There have been a number of books written about the Democratic Socialists, China Youth Party, the Rural Reconstruction Party, the Democratic League, the Third Force, and the Minor Parties and Groups as a whole; but few, if any, works have looked at this topic since Xi Jinping’s rise to power, his “Thought on Socialism with Chinese Characteristics for a New Era” and the new merger of Marxism and Confucianism today – the implications of these processes and platforms stretch beyond the borders of the People’s Republic of China.

Therefore, my research examines the creation of the China Democratic League and seeks to discover how the Minor Parties and Groups related to each other, and to Mao Zedong and Chiang Kai-shek. My work traces the lineage of the Chinese People's Political Consultative Congress  from the Double Tenth Agreement in 1945 to the retreat of the Guomindang to Taiwan in 1949 to the establishment of the People's Congress in 1954, and beyond.

I examine the interactions and outcomes for potential evidence on how this process might have implications for the contemporary push by Beijing to create not just a “Beijing Model,” but perhaps also a “Beijing Consensus” that stands in opposition to the Western Liberal democracies and the so-called Washington Consensus.

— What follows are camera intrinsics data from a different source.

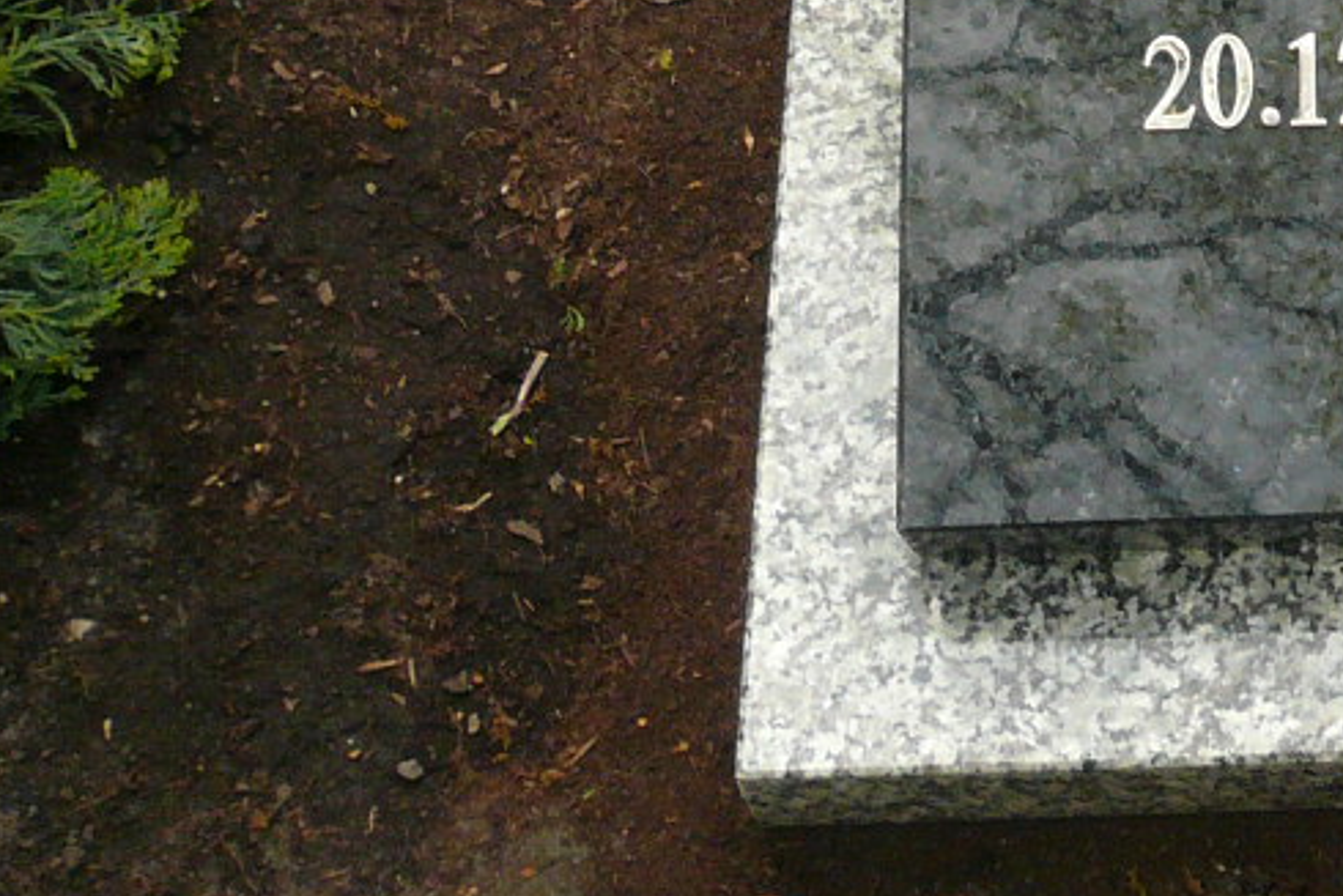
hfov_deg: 19.9
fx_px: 3545
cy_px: -38
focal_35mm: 95
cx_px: 1683
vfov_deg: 14.1
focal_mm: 4.6
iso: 100
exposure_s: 1/500
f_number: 2.8
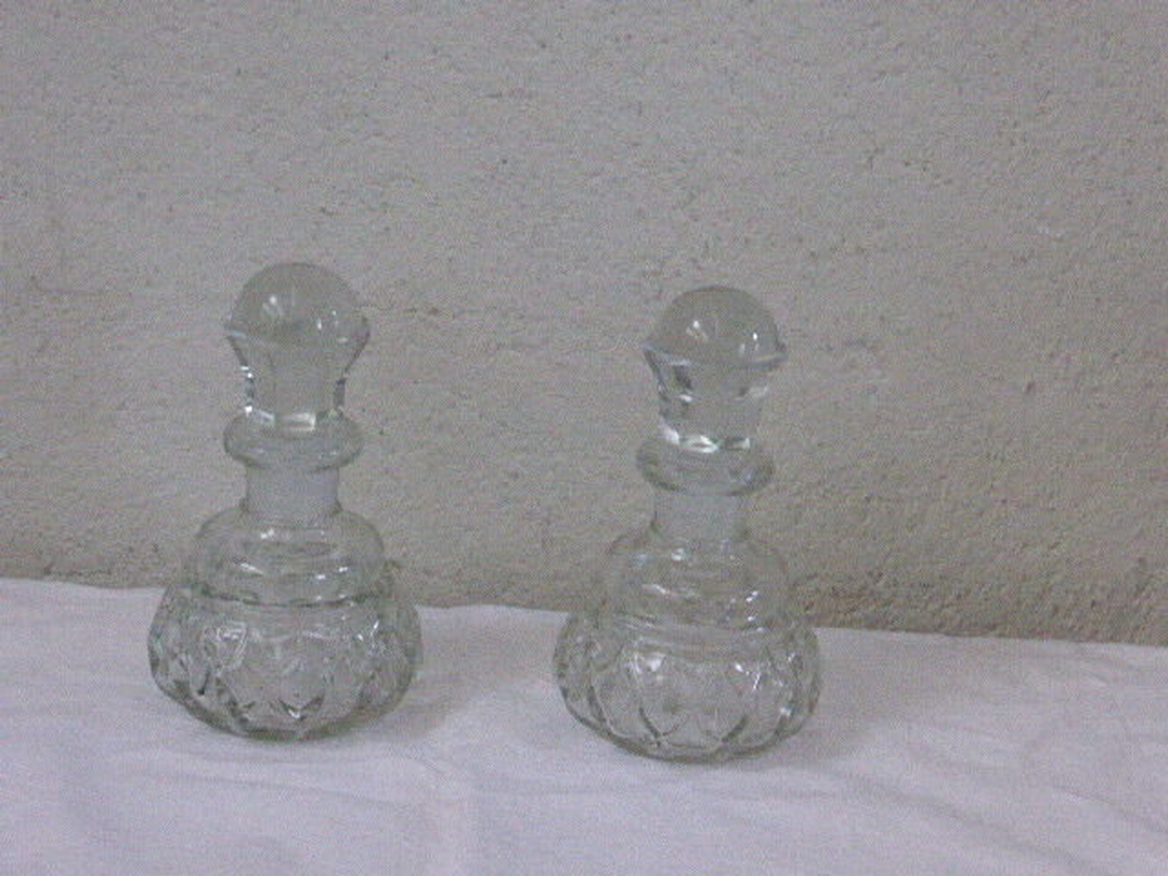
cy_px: 438
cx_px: 584
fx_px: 2497
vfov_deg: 19.9
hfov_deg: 26.3
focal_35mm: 74
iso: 1600
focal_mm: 12.5
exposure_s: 1/50
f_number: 5
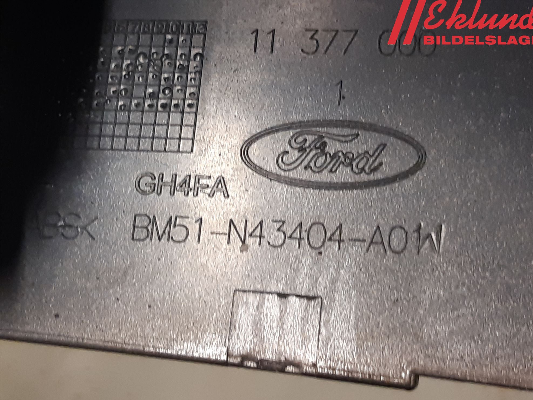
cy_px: 206
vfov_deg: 51.3
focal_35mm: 27
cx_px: 277
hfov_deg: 65.3
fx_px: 416
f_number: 1.7
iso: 200
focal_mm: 3.93
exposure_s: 1/50
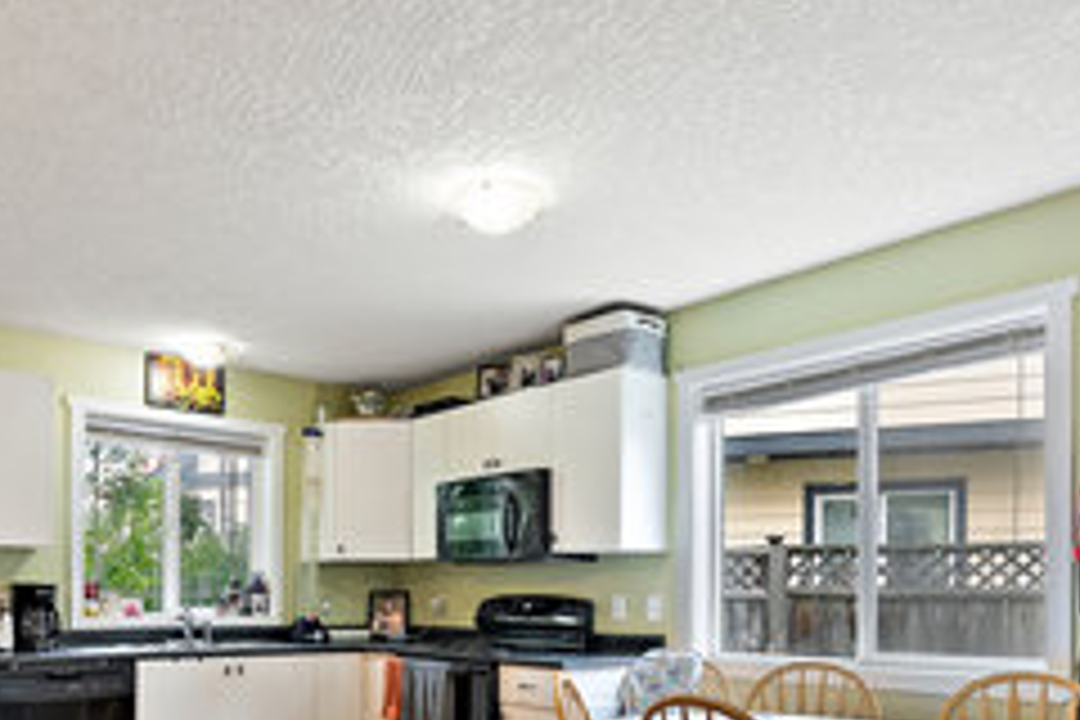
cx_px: 439
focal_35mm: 29
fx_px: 870
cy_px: 603
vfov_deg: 42.4
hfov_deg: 63.2
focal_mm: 16
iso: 320
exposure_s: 1/1.67
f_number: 6.3
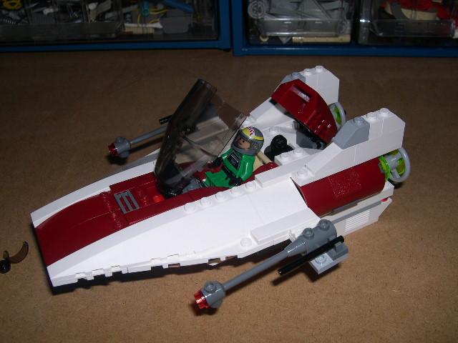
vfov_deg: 37.7
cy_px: 172
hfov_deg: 49.0
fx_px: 503
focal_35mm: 38
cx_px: 229
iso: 100
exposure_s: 1/60
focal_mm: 8
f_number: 7.6
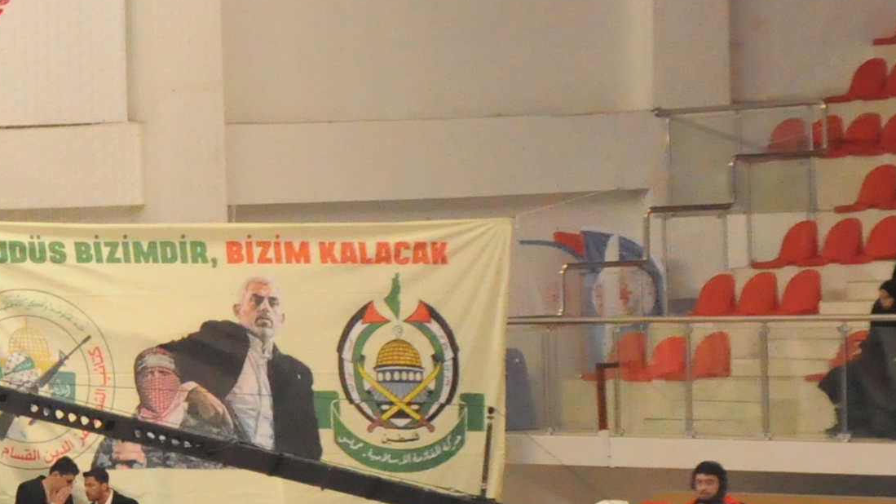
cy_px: 589
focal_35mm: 245
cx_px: -404
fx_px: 5820
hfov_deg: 8.6
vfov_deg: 4.9
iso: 3200
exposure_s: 1/100
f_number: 5.6
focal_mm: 40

From the 8th Party Congress in 1956, when the Communist Party finally controlled the whole of the mainland and began to institute their agenda, to the 18th Party Congress that ushered the princeling Xi Jinping into office as the new great helmsman, the United Front and NPPCC have been among the largest sponsors of legitimacy and authority for the Communist Party. Thus, as Xi Jinping seeks to leave his legacy and to continue deepening reforms, these unique existing political platforms and processes will undoubtedly play a pivotal role.